Supplier B – A Cost Reduction Opportunity
Supplier B delivered quality product reliably, but at a high price. Ongoing discussions with Supplier B proved they couldn’t justify their high price and that they were, essentially, taking advantage of the company. Recommendations included:
- A detailed implementation plan that let Supplier B know the company was aware of the overcharging, and willing to work out new pricing.
- A plan for ongoing relationship building to rebuild trust in Supplier B.

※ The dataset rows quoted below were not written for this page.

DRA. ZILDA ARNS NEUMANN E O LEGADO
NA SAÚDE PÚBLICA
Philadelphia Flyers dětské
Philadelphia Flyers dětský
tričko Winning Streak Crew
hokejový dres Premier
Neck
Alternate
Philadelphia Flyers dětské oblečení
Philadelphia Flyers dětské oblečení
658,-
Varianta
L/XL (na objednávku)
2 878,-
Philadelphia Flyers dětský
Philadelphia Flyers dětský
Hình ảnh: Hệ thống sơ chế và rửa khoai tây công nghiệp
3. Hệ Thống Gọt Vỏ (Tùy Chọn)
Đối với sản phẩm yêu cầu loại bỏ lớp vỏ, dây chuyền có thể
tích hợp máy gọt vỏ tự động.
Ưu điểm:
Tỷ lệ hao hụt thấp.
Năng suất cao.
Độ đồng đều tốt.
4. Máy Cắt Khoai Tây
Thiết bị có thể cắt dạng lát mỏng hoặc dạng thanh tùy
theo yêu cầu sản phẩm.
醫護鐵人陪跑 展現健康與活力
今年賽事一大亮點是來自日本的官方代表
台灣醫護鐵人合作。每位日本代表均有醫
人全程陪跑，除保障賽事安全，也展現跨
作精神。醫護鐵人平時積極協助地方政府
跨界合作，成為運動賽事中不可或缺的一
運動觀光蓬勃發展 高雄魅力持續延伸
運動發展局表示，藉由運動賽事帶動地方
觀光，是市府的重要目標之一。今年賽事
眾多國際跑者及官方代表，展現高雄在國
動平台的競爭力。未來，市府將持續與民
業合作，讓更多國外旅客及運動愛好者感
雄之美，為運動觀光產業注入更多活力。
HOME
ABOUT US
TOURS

Supplier C – An Untapped Resource
To date, Supplier C has received little of the company’s business, but is growing well and has a reputation for good performance. The company had discussed expanding business with Supplier C, but did not do so; rather through lack of knowledge and corporate inertia it sent business to Suppliers A and B. As a result, Supplier C lost confidence in the company. Recommendations included:
- Specific relationship-building steps to take to establish Supplier C as a viable vendor.
- A specific plan for feeding orders to Supplier C to show seriousness of intent.

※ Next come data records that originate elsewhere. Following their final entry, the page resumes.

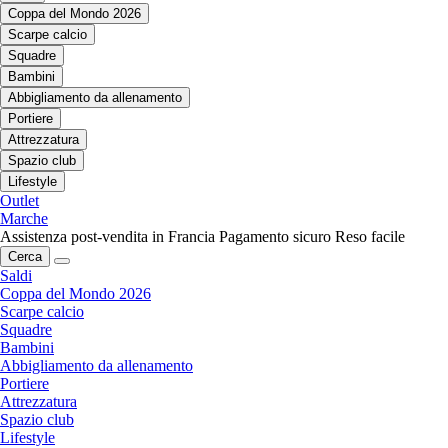
Coppa del Mondo 2026
Scarpe calcio
Squadre
Bambini
Abbigliamento da allenamento
Portiere
Attrezzatura
Spazio club
Lifestyle
Outlet
Marche
Assistenza post-vendita in Francia
Pagamento sicuro
Reso facile
Cerca
Saldi
Coppa del Mondo 2026
Scarpe calcio
Squadre
Bambini
Abbigliamento da allenamento
Portiere
Attrezzatura
Spazio club
Lifestyle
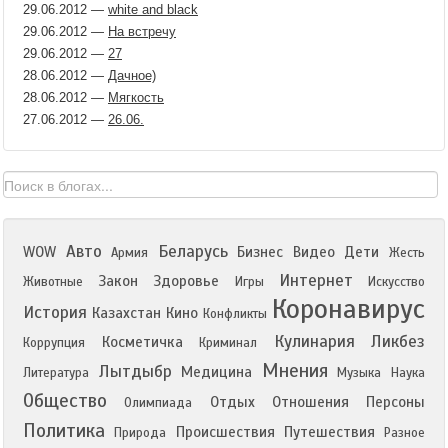
29.06.2012
—
white and black
29.06.2012
—
На встречу
29.06.2012
—
27
28.06.2012
—
Дачное)
28.06.2012
—
Мягкость
27.06.2012
—
26.06.
Авто
Беларусь
WOW
Бизнес
Видео
Дети
Армия
Жесть
Интернет
Закон
Здоровье
Животные
Игры
Искусство
Коронавирус
История
Казахстан
Кино
Конфликты
Кулинария
Ликбез
Косметичка
Коррупция
Криминал
Мнения
Лытдыбр
Медицина
Литература
Музыка
Наука
Общество
Отдых
Отношения
Персоны
Олимпиада
Политика
Происшествия
Путешествия
Природа
Разное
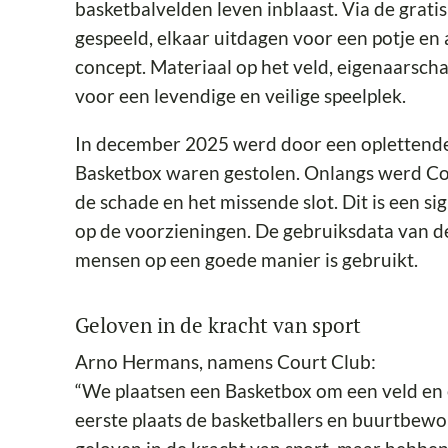
basketbalvelden leven inblaast. Via de grat
gespeeld, elkaar uitdagen voor een potje en 
concept. Materiaal op het veld, eigenaarsc
voor een levendige en veilige speelplek.
In december 2025 werd door een oplettende 
Basketbox waren gestolen. Onlangs werd Co
de schade en het missende slot. Dit is een si
op de voorzieningen. De gebruiksdata van de 
mensen op een goede manier is gebruikt.
Geloven in de kracht van sport
Arno Hermans, namens Court Club:
“We plaatsen een Basketbox om een veld en e
eerste plaats de basketballers en buurtbewon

Supplier D – A Questionable Partner
Supplier D is a large supplier of the products the company needs. Analysis showed that nearly all Supplier D’s large customers are located in a different geographical region, so the company would not get the leverage of distribution efficiencies. As a result, since our client’s volume would only be 10%-30% of Supplier D’s business, it risked being a low priority. Finally, in discussions with other companies in the industry we learned that Supplier D used questionable business practices. The recommendation was to avoid Supplier D.
The Takeaways:
- Companies Must Make Contracts Explicit
In many cases, western management expectations are unfamiliar to Chinese managers. Rather than making assumptions, companies must understand the real relationships between customer scheduling, supplier sales order processing, and manufacturing planning, and then document those relationships and the rights and responsibilities of all parties in the contract.
- Companies Must Look Beyond a Supplier’s “Yes”
Chinese suppliers hate to say no. Companies must research the detailed capacity of the supplier before awarding any business. This can be difficult in China, but as a rule of thumb, company managers should determine what level of business increase the company could cope with without huge disruption, and then ensure that they never put them in an unachievable position.
- Chinese Suppliers May Not Consider Supply Chain Risks
Companies must ensure that the products make it to their ultimate destination. Doing so can mean interacting with as many as 12 different third parties across the supply chain. Make sure you calculate Total Landed Costs and assess supply disruption risk.
- Companies Must Use Guanxi Wisely
Western companies may have trouble understanding how to build up guanxi (deep relationship) ties, which are the key to doing business in China. In some cases, building up guanxi can seem—or actually be—disconcertingly like corruption, though that certainly does not have to be the case. If a Western company finds itself spending significant amount of money on one or two suppliers, that may be the signal that the guanxi it’s building isn’t the best sort.